As a result, Eastman was committed for trial on Christmas Eve 1992. In 1995, three years later, he was convicted and sentenced to prison for life. The presence of gunshot residue in the boot of Eastman’s car, which he couldn’t explain, was critical in him being convicted. But, in 2011, a teacher friend of Eastman signed an affidavit to say that he had borrowed Eastman’s car in 1988 to go rabbit shooting and that the gunshot residue found in the boot of Eastman’s car might have come from the friend’s rifle which he had (at that time) left in Eastman’s car boot. ACT Supreme Court Judge Shane Marshall, in 2012, said that there was doubt about Eastman’s conviction, and ruled that the Winchester murder should be decided by a new inquiry headed by retired ACT Supreme Court Judge Kevin Duggan.
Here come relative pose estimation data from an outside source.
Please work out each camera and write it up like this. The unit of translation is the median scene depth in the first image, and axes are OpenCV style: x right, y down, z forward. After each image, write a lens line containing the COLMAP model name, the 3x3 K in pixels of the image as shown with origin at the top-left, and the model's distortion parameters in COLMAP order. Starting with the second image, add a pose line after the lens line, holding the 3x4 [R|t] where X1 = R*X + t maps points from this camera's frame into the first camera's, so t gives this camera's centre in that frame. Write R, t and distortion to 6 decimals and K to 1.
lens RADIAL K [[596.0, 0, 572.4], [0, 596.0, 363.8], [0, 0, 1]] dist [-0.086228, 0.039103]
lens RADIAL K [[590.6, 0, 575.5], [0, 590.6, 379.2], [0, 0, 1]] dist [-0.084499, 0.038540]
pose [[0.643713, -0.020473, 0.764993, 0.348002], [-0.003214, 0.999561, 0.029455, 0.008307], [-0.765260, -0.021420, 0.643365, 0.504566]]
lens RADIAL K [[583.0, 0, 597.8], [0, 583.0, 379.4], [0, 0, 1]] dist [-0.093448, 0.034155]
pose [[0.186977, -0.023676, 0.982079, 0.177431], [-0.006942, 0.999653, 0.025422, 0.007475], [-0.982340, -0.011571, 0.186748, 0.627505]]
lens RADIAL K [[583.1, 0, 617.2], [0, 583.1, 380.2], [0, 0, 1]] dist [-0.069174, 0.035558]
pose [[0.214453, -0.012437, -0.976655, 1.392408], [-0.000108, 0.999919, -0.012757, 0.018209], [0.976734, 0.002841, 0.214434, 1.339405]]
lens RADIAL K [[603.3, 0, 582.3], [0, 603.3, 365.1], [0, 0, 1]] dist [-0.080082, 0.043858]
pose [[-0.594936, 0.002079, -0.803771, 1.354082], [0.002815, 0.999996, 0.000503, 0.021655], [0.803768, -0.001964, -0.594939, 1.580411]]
This inquiry is set down for November 2013. From prison, Eastman continues to proclaim his innocence of the crime and maintains that Winchester was killed in a professional hit by the Calabrian mafia to prevent Winchester giving evidence against them at their forthcoming trial.
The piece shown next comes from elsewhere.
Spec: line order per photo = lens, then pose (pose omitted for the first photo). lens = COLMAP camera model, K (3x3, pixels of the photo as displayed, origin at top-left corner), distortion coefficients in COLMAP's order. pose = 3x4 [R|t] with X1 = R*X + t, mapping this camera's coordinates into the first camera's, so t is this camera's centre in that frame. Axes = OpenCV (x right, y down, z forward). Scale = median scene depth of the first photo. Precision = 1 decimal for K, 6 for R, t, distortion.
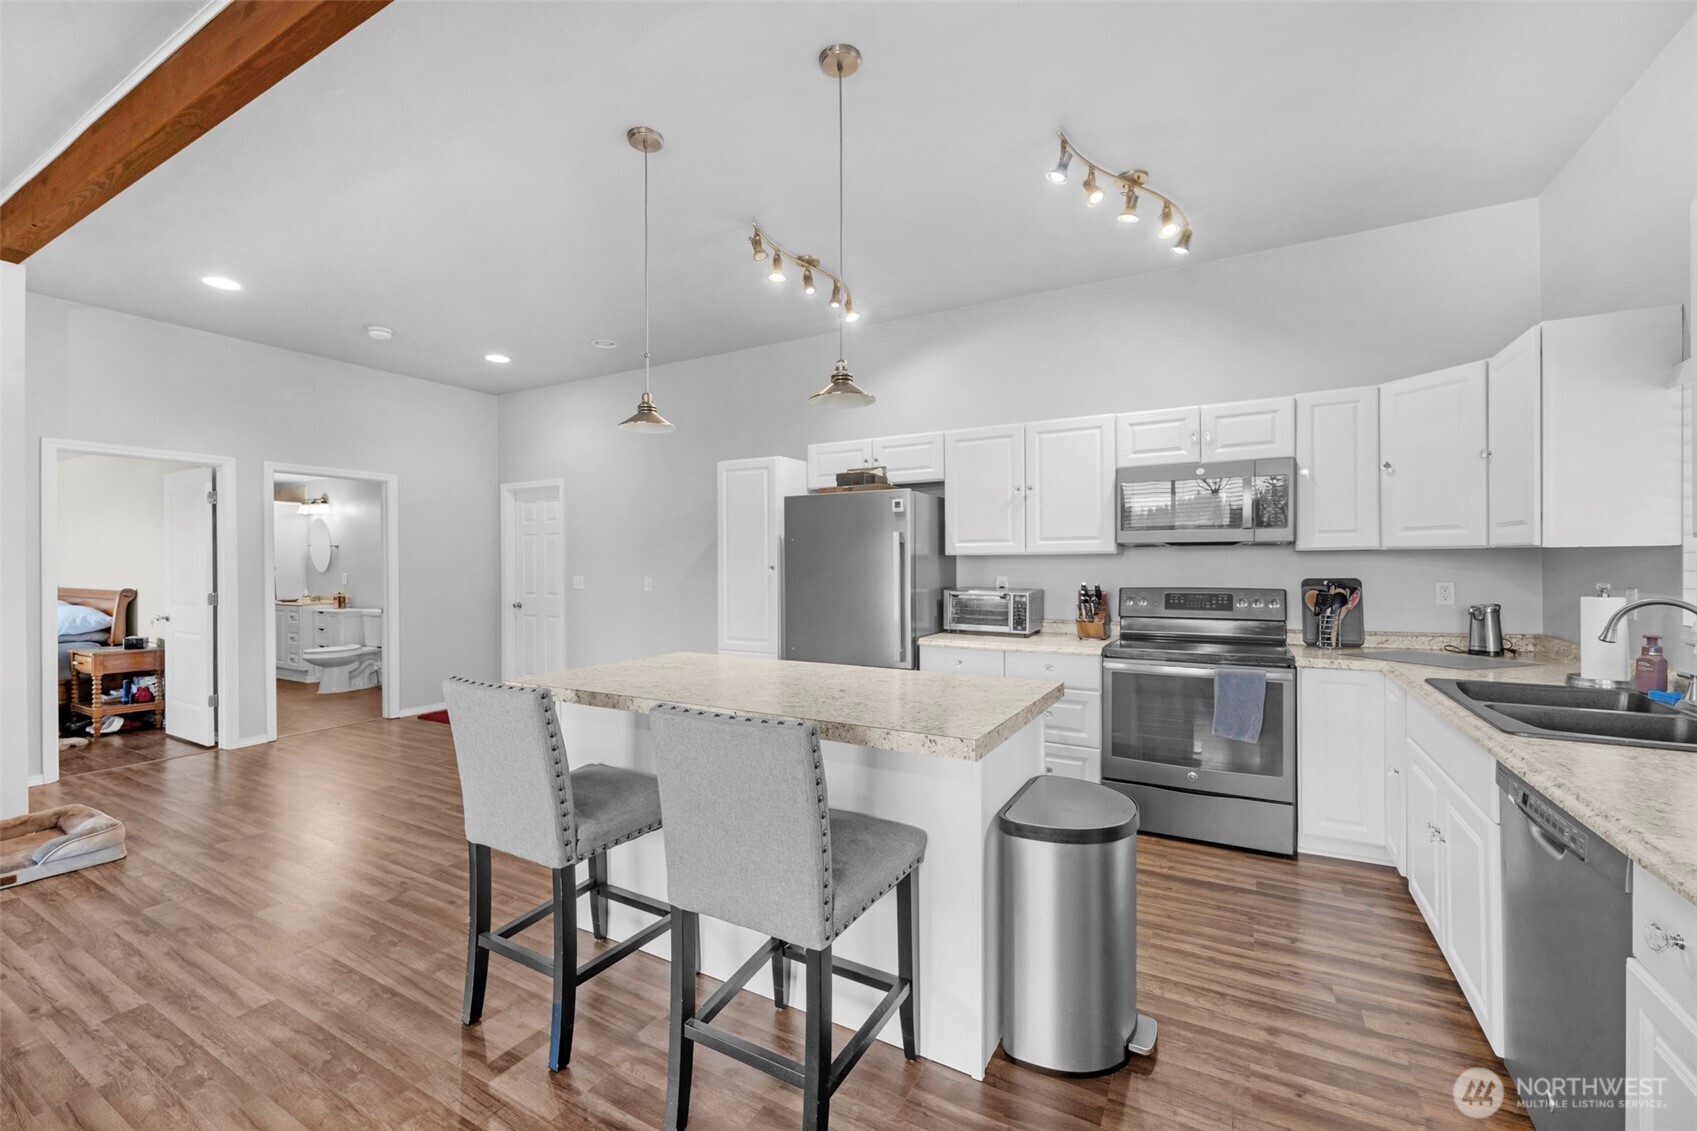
lens RADIAL K [[657.0, 0, 760.5], [0, 657.0, 572.9], [0, 0, 1]] dist [-0.000278, 0.000029]
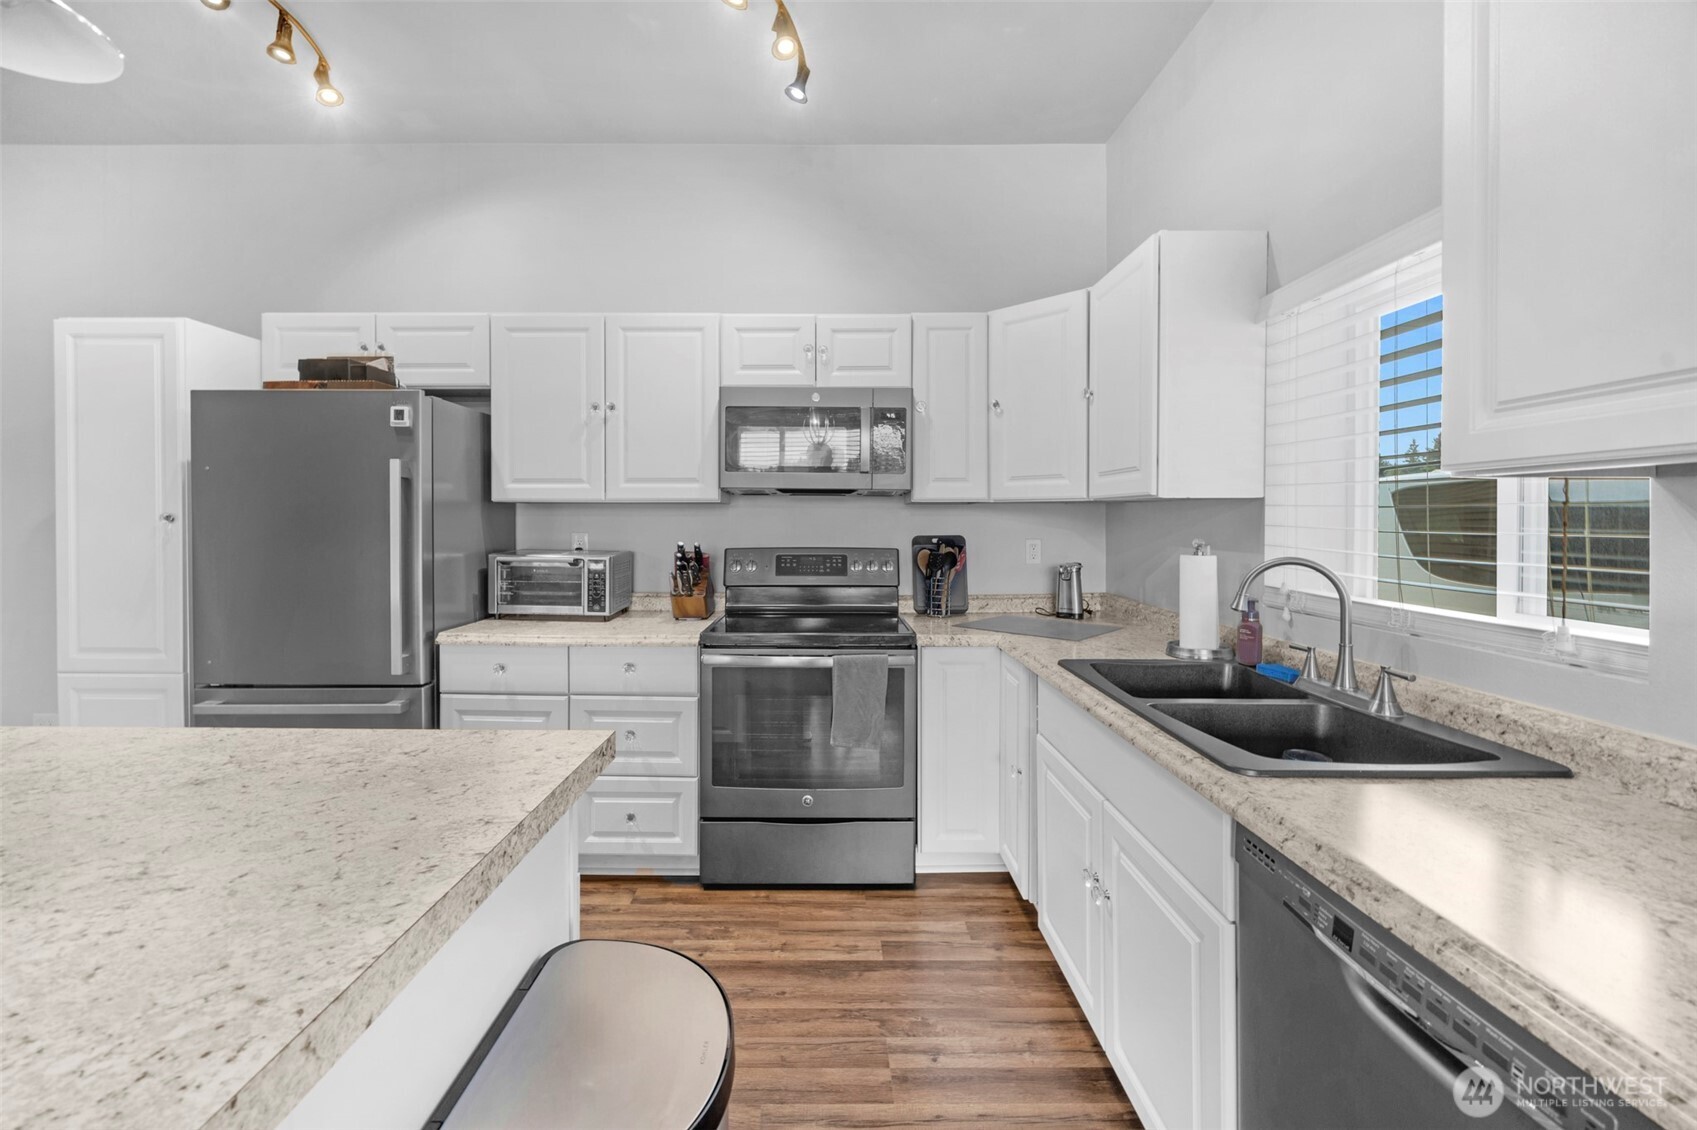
lens RADIAL K [[657.0, 0, 822.1], [0, 657.0, 535.0], [0, 0, 1]] dist [-0.000278, 0.000029]
pose [[0.809100, 0.000941, 0.587670, 0.234797], [-0.003168, 0.999991, 0.002760, 0.005711], [-0.587662, -0.004095, 0.809096, 0.392033]]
Eastman’s claims that the Calabrian mafia killed Winchester received a boost in 2013 when a leading Italian anti-mafia prosecutor, Vincenzo Macri, said that he is convinced that the Calabrian mafia murdered Colin Winchester in 1989. He added that he based his belief of Australian police sources. Macri said ”I am pleased that the Australian justice system is pursuing those responsible for the murder, whose principals are certainly to be identified within the Calabrian mafia residents in Australia.” Macri, who published a book in 2009, Australian ‘Ndrangheta, told The Australian that he believes that “Winchester, Donald Mackay and Detective Sergeant Geoffrey Bowen - who was killed by a parcel bomb at the NCA’s Adelaide headquarters in 1994 – were all victims of the ‘Ndrangheta.”
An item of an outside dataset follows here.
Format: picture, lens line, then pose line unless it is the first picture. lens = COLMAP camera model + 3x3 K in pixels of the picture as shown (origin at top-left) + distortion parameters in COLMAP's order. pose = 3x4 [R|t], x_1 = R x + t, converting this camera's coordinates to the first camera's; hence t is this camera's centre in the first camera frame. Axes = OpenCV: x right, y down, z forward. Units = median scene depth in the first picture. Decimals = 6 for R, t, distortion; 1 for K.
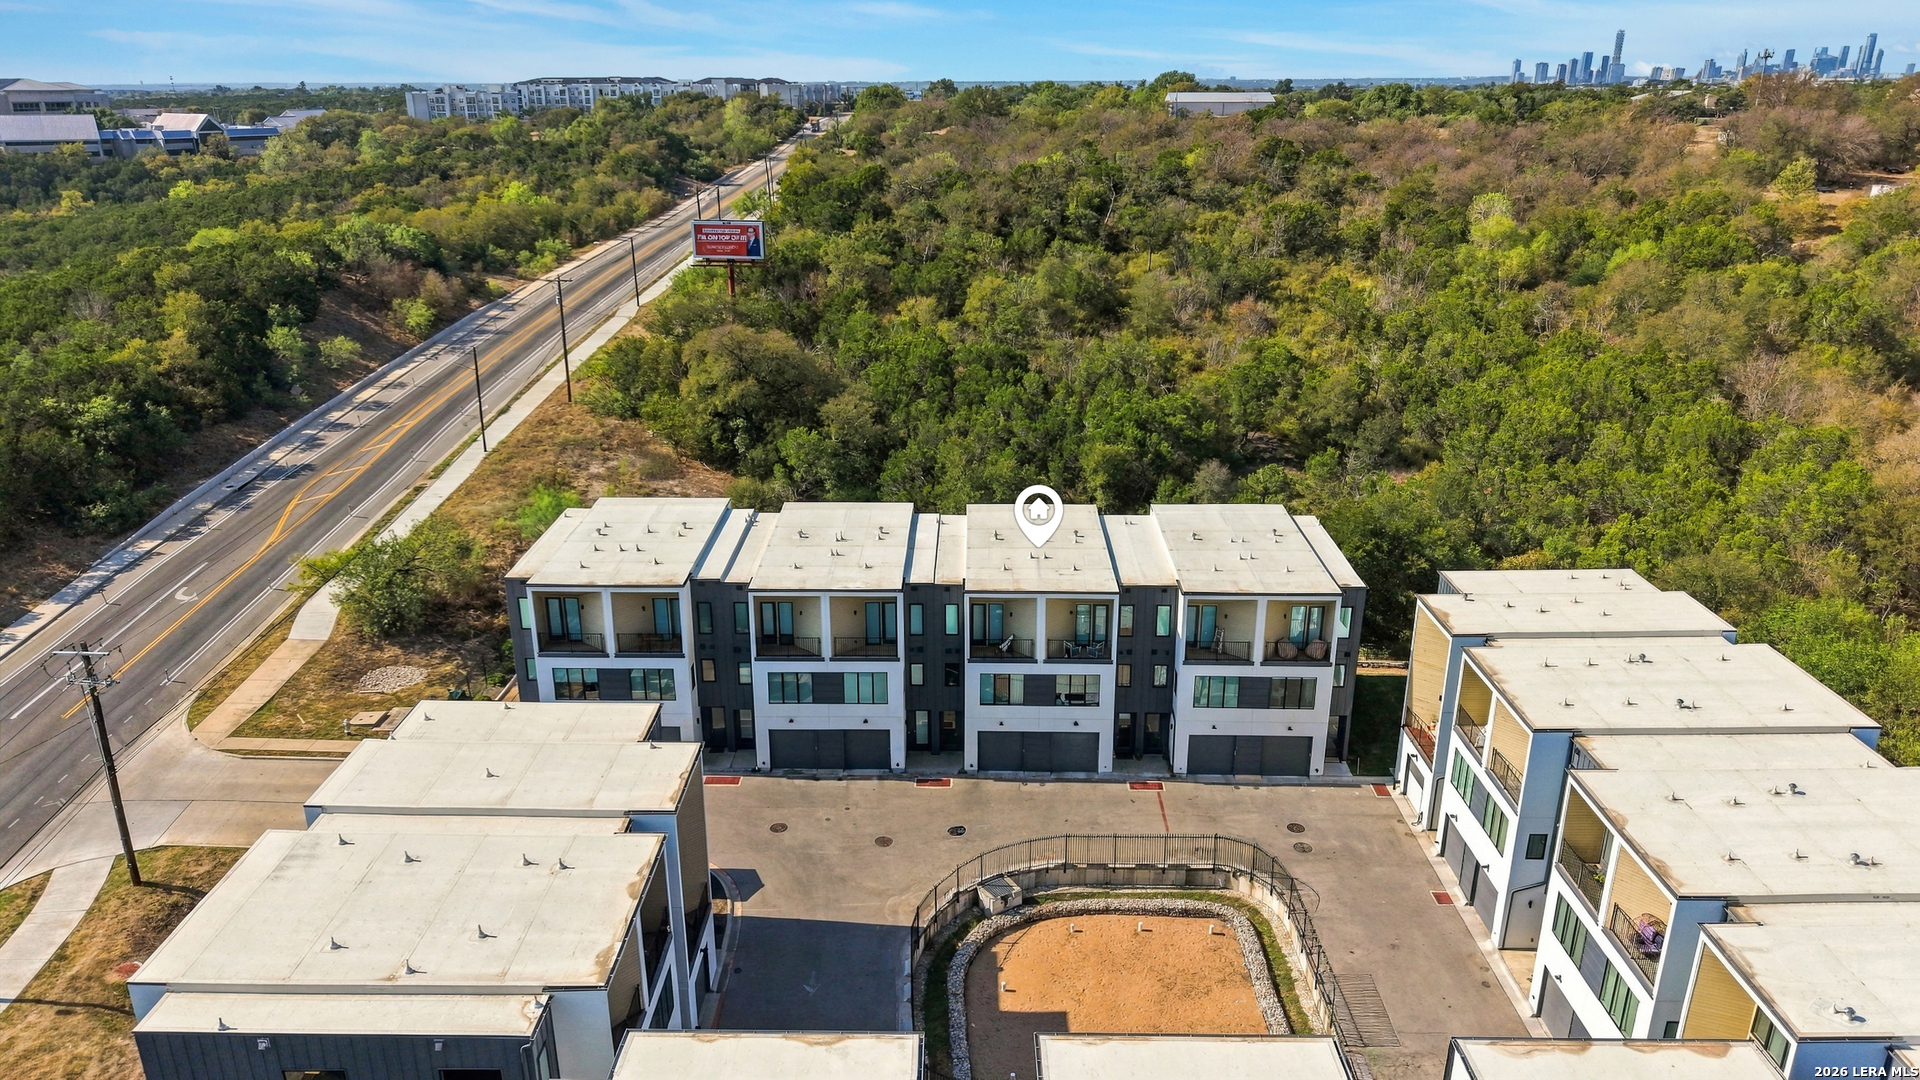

The report of the Duggan Inquiry will go ACT Supreme Court which has the power to quash Eastman’s conviction if that is what the report recommends. Alternately, it may order a re-trial. A long time solicitor for Eastman, Terry O’Donnell, believes that the Eastman case “is the most significant miscarriage of justice case ever in Australia, more so even than Lindy Chamberlain.” The Weekend Australian Magazine, (February 2013), p.14.
When it begins in November 2013 the Duggan Inquiry into the Eastman case will be followed with a great deal of interest.